1) Note the hwid reported in the error

2) cd to /nz/kit/log/postgres and grep for the string “ERROR\:” in pg.log. If you see errors that look like:

2014-09-10 09:31:33.443100 EDT [27619] ERROR: 23 : spu 10.0.32.3 disk error DISK_SATA_RX_ERROR at 12343123

This indicates that these disk errors are causing queries to fail.

3) Confirm that the error is related to the SPU is using the hwid from the alert:

nz@host1:/nz/kit/log/postgres->nzinventory | grep 1962
SPU 1962 Active Online 41 4 10.0.41.4 372.61 GB

Now we know that this SPU will continue to cause queries to fail.

4) Issue the command:

nz@host1:/export/home/nz-> nzsystem pause

Default timeout is 5 minutes. So, it will wait for five minutes to wait for queries in-flight to complete. If in-flight queries don’t complete in this time, NPS will kill active queries and then pause NPS.

To override the default timeout of 300 seconds, you can issue the -timeout flag eg.
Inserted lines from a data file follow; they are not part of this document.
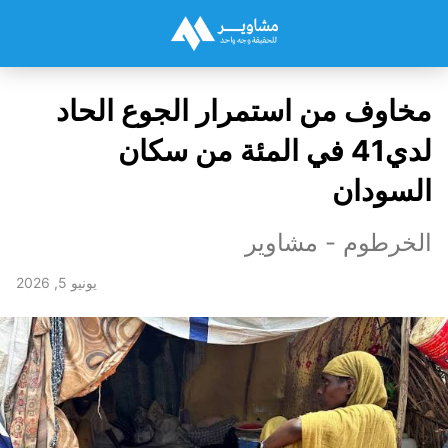
مخاوف من استمرار الجوع الحاد
لدي41 في المئة من سكان
السودان
الخرطوم - مشاوير
يونيو 5, 2026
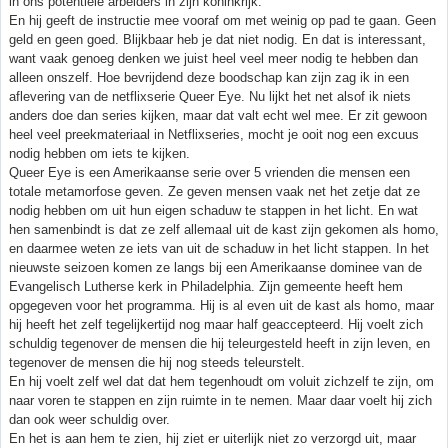
in ons potentiele arbeiders in zijn koninkrijk.
En hij geeft de instructie mee vooraf om met weinig op pad te gaan. Geen
geld en geen goed. Blijkbaar heb je dat niet nodig. En dat is interessant,
want vaak genoeg denken we juist heel veel meer nodig te hebben dan
alleen onszelf. Hoe bevrijdend deze boodschap kan zijn zag ik in een
aflevering van de netflixserie Queer Eye. Nu lijkt het net alsof ik niets
anders doe dan series kijken, maar dat valt echt wel mee. Er zit gewoon
heel veel preekmateriaal in Netflixseries, mocht je ooit nog een excuus
nodig hebben om iets te kijken.
Queer Eye is een Amerikaanse serie over 5 vrienden die mensen een
totale metamorfose geven. Ze geven mensen vaak net het zetje dat ze
nodig hebben om uit hun eigen schaduw te stappen in het licht. En wat
hen samenbindt is dat ze zelf allemaal uit de kast zijn gekomen als homo,
en daarmee weten ze iets van uit de schaduw in het licht stappen. In het
nieuwste seizoen komen ze langs bij een Amerikaanse dominee van de
Evangelisch Lutherse kerk in Philadelphia. Zijn gemeente heeft hem
opgegeven voor het programma. Hij is al even uit de kast als homo, maar
hij heeft het zelf tegelijkertijd nog maar half geaccepteerd. Hij voelt zich
schuldig tegenover de mensen die hij teleurgesteld heeft in zijn leven, en
tegenover de mensen die hij nog steeds teleurstelt.
En hij voelt zelf wel dat dat hem tegenhoudt om voluit zichzelf te zijn, om
naar voren te stappen en zijn ruimte in te nemen. Maar daar voelt hij zich
dan ook weer schuldig over.
En het is aan hem te zien, hij ziet er uiterlijk niet zo verzorgd uit, maar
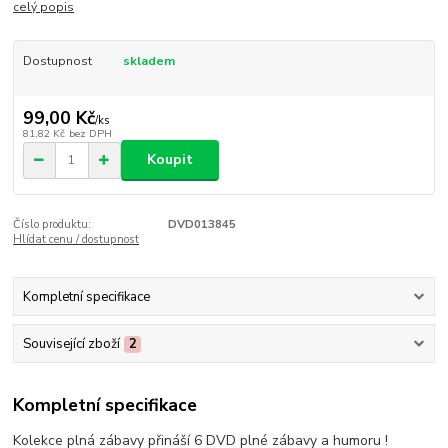
celý popis
Dostupnost
skladem
99,00 Kč
/
ks
81,82 Kč
bez DPH
Koupit
Číslo produktu:
DVD013845
Hlídat cenu / dostupnost
Kompletní specifikace
Související zboží
2
Kompletní specifikace
Kolekce plná zábavy přináší 6 DVD plné zábavy a humoru !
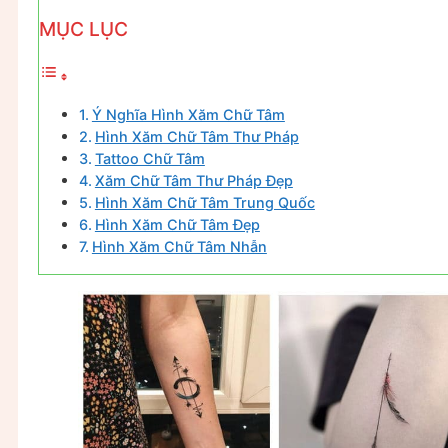
MỤC LỤC
Ý Nghĩa Hình Xăm Chữ Tâm
Hình Xăm Chữ Tâm Thư Pháp
Tattoo Chữ Tâm
Xăm Chữ Tâm Thư Pháp Đẹp
Hình Xăm Chữ Tâm Trung Quốc
Hình Xăm Chữ Tâm Đẹp
Hình Xăm Chữ Tâm Nhẫn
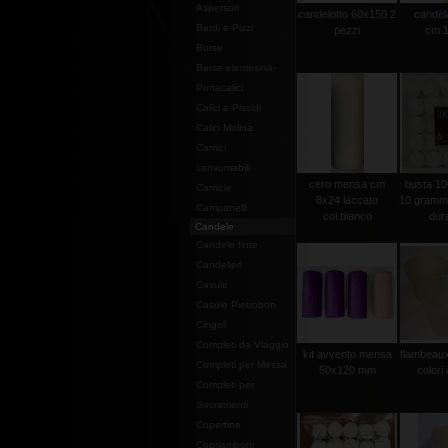
Aspersori
candelotto 60x150 2
candel
Bordi e Pizzi
pezzi
cm.1
Borse
Borse elemosina-
Portacalici
Calici e Pissidi
Calici Molina
Camici
consumabili
cero mensa cm
busta 100
Camicie
8x24 laccato
10 grammi 
Campanelli
col.bianco
dura
Candele
Candele finte
Candelieri
Casule
Casule Pietrobon
Cingoli
Completi da Viaggio
kit avvento mensa
flambeaux 
Completi per Messa
50x120 mm
colori 
Completi per
Sacramenti
Copertine
Copriamboni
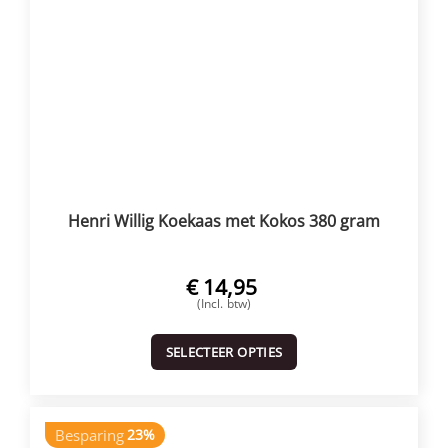
Henri Willig Koekaas met Kokos 380 gram
€
14,95
(Incl. btw)
SELECTEER OPTIES
Besparing
23%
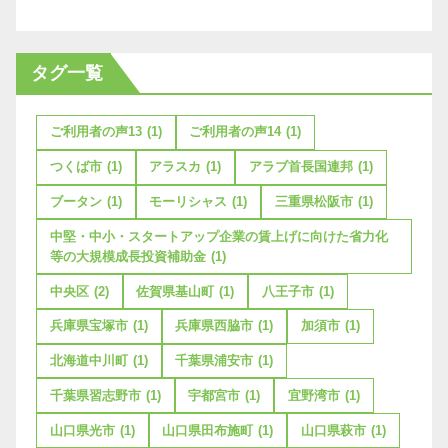
タグ一覧
ご利用者の声13
(1)
ご利用者の声14
(1)
つくば市
(1)
アラスカ
(1)
アラブ首長国連邦
(1)
ブータン
(1)
モーリシャス
(1)
三重県松阪市
(1)
中堅・中小・スタートアップ企業の賃上げに向けた省力化
等の大規模成長投資補助金
(1)
中央区
(2)
佐賀県基山町
(1)
八王子市
(1)
兵庫県宝塚市
(1)
兵庫県西脇市
(1)
加須市
(1)
北海道中川町
(1)
千葉県浦安市
(1)
千葉県習志野市
(1)
宇都宮市
(1)
宜野湾市
(1)
山口県光市
(1)
山口県田布施町
(1)
山口県萩市
(1)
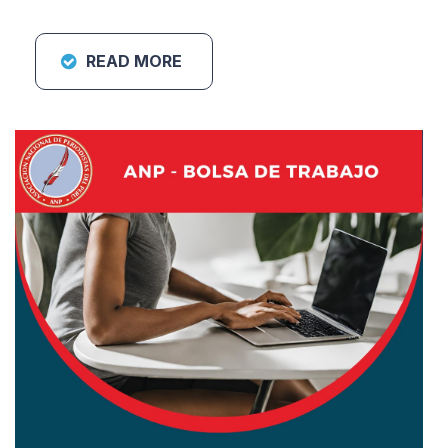
READ MORE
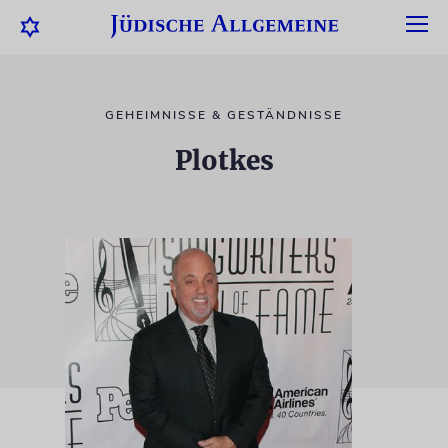
GEHEIMNISSE & GESTÄNDNISSE
Plotkes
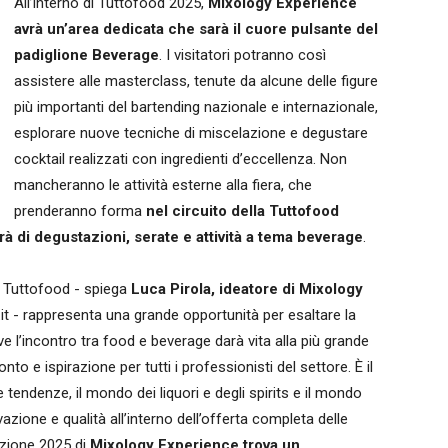
All’interno di Tuttofood 2025,
Mixology Experience
avrà un’area dedicata che sarà il cuore pulsante del
padiglione Beverage
. I visitatori potranno così
assistere alle masterclass, tenute da alcune delle figure
più importanti del bartending nazionale e internazionale,
esplorare nuove tecniche di miscelazione e degustare
cocktail realizzati con ingredienti d’eccellenza. Non
mancheranno le attività esterne alla fiera, che
prenderanno forma
nel circuito della Tuttofood
à di degustazioni, serate e attività a tema beverage
.
di Tuttofood - spiega
Luca Pirola, ideatore di Mixology
it - rappresenta una grande opportunità per esaltare la
ve l’incontro tra food e beverage darà vita alla più grande
to e ispirazione per tutti i professionisti del settore. È il
ndenze, il mondo dei liquori e degli spirits e il mondo
azione e qualità all’interno dell’offerta completa delle
dizione 2025 di
Mixology Experience trova un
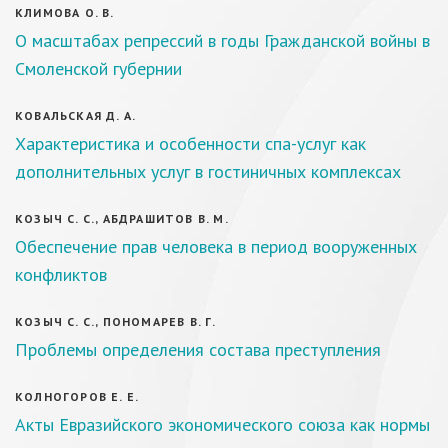
КЛИМОВА О. В.
О масштабах репрессий в годы Гражданской войны в
Смоленской губернии
КОВАЛЬСКАЯ Д. А.
Характеристика и особенности спа-услуг как
дополнительных услуг в гостиничных комплексах
КОЗЫЧ С. С., АБДРАШИТОВ В. М.
Обеспечение прав человека в период вооруженных
конфликтов
КОЗЫЧ С. С., ПОНОМАРЕВ В. Г.
Проблемы определения состава преступления
КОЛНОГОРОВ Е. Е.
Акты Евразийского экономического союза как нормы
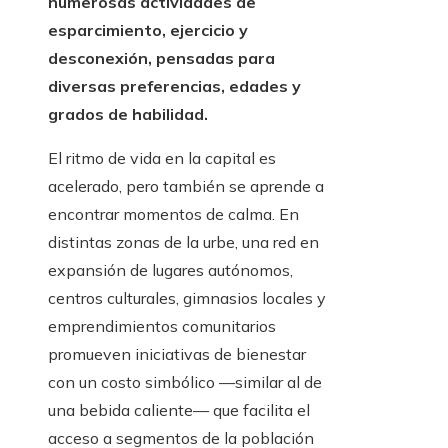
numerosas actividades de
esparcimiento, ejercicio y
desconexión, pensadas para
diversas preferencias, edades y
grados de habilidad.
El ritmo de vida en la capital es
acelerado, pero también se aprende a
encontrar momentos de calma. En
distintas zonas de la urbe, una red en
expansión de lugares autónomos,
centros culturales, gimnasios locales y
emprendimientos comunitarios
promueven iniciativas de bienestar
con un costo simbólico —similar al de
una bebida caliente— que facilita el
acceso a segmentos de la población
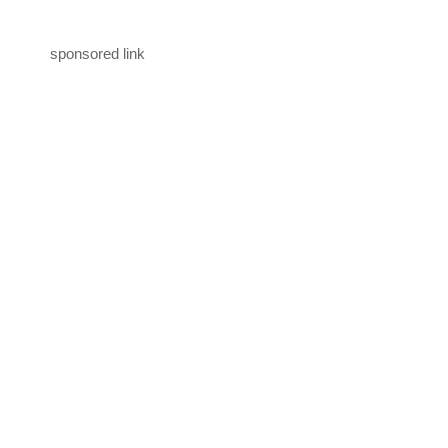
sponsored link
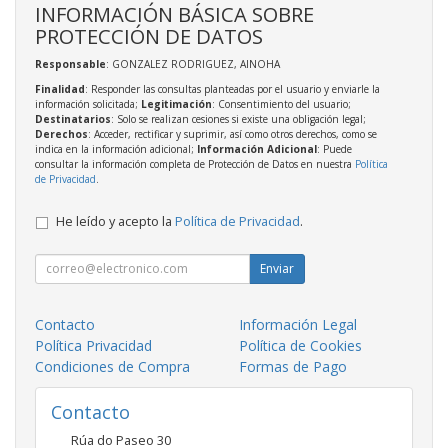
INFORMACIÓN BÁSICA SOBRE
PROTECCIÓN DE DATOS
Responsable
: GONZALEZ RODRIGUEZ, AINOHA
Finalidad
: Responder las consultas planteadas por el usuario y enviarle la
información solicitada;
Legitimación
: Consentimiento del usuario;
Destinatarios
: Solo se realizan cesiones si existe una obligación legal;
Derechos
: Acceder, rectificar y suprimir, así como otros derechos, como se
indica en la información adicional;
Información Adicional
: Puede
consultar la información completa de Protección de Datos en nuestra
Política
de Privacidad
.
He leído y acepto la
Política de Privacidad
.
Enviar
Contacto
Información Legal
Política Privacidad
Política de Cookies
Condiciones de Compra
Formas de Pago
Contacto
Rúa do Paseo 30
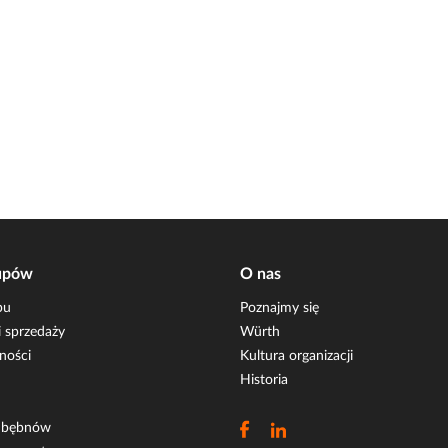
upów
O nas
pu
Poznajmy się
 sprzedaży
Würth
ności
Kultura organizacji
Historia
i bębnów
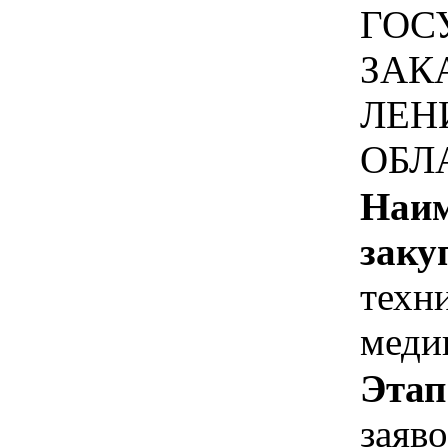
ГОС
ЗАК
ЛЕН
ОБЛ
Наим
заку
техн
меди
Этап
заяв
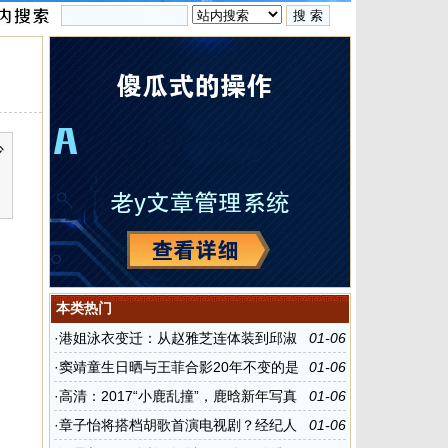
少
本类热门
·
港姐泳衣变迁：从赵雅芝连体装到邱淑
01-06
贞三点式
·
窦靖童生日晒与王菲合影20年不变的是
01-06
妈妈的微笑(图)
·
高清：2017“小鹿乱撞”，鹿晗新年写真
01-06
曝光
·
章子怡将搭档胡歌首演电视剧？经纪人
01-06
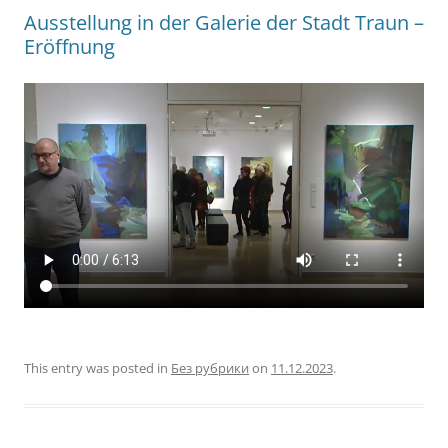
Ausstellung in der Galerie der Stadt Traun –
Eröffnung
This entry was posted in
Без рубрики
on
11.12.2023
.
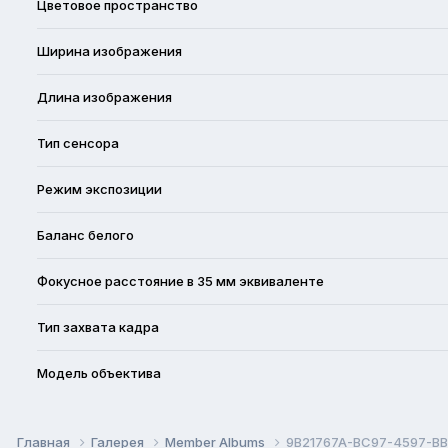
Цветовое пространство
Ширина изображения
Длина изображения
Тип сенсора
Режим экспозиции
Баланс белого
Фокусное расстояние в 35 мм эквиваленте
Тип захвата кадра
Модель объектива
Главная
Галерея
Member Albums
9B21767A-BC97-4597-BB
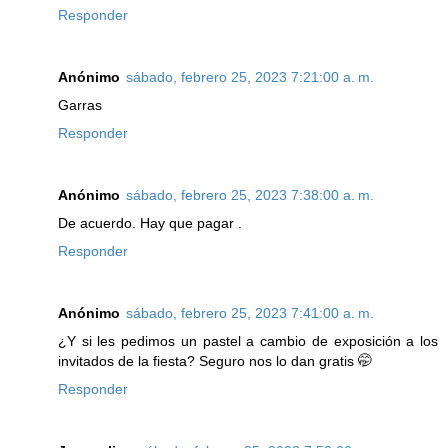
Responder
Anónimo
sábado, febrero 25, 2023 7:21:00 a. m.
Garras
Responder
Anónimo
sábado, febrero 25, 2023 7:38:00 a. m.
De acuerdo. Hay que pagar .
Responder
Anónimo
sábado, febrero 25, 2023 7:41:00 a. m.
¿Y si les pedimos un pastel a cambio de exposición a los
invitados de la fiesta? Seguro nos lo dan gratis 🤭
Responder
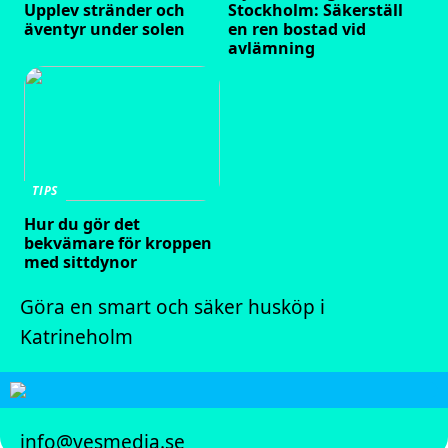
Upplev stränder och
Stockholm: Säkerställ
äventyr under solen
en ren bostad vid
avlämning
TIPS
Hur du gör det
bekvämare för kroppen
med sittdynor
Göra en smart och säker husköp i
Katrineholm
info@yesmedia.se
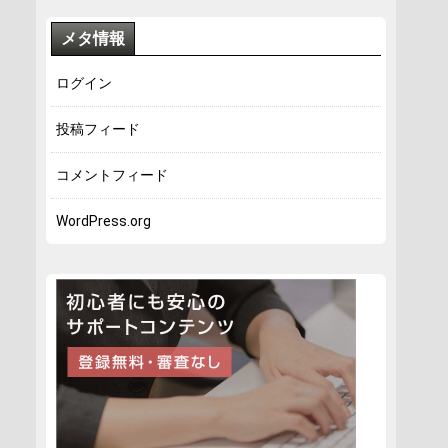
メタ情報
ログイン
投稿フィード
コメントフィード
WordPress.org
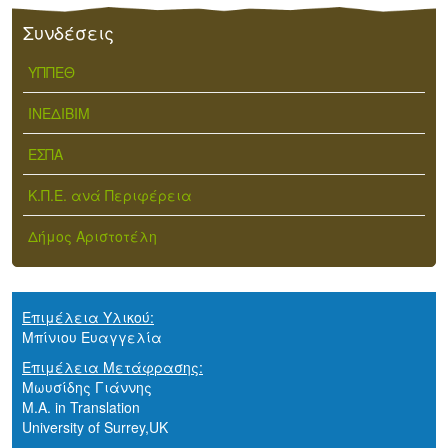
Συνδέσεις
ΥΠΠΕΘ
ΙΝΕΔΙΒΙΜ
ΕΣΠΑ
Κ.Π.Ε. ανά Περιφέρεια
Δήμος Αριστοτέλη
Επιμέλεια Υλικού:
Μπίνιου Ευαγγελία
Επιμέλεια Μετάφρασης:
Μωυσίδης Γιάννης
M.A. in Translation
University of Surrey,UK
nz@host1:/export/home/nz-> nzsystem pause -timeout 600

5) Now that the system has paused, fail over the bad SPU:

nz@host1:/export/home/nz->nzspu failover -id 1962

6) Resume NPS:

nz@host1:/export/home/nz->nzsystem resume

7) Monitor the regen with the command:

nz@host1:/export/home/nz->watch nzinventory -type regenTasks

NOTE: Regen  is much faster on mustang systems than on TwinFins. In Mustang, it will go through a synchronization process to apply transactions for that SPU that were submitted while the SPU was being reigned.  The busier the system is, the longer the synchronization process will take.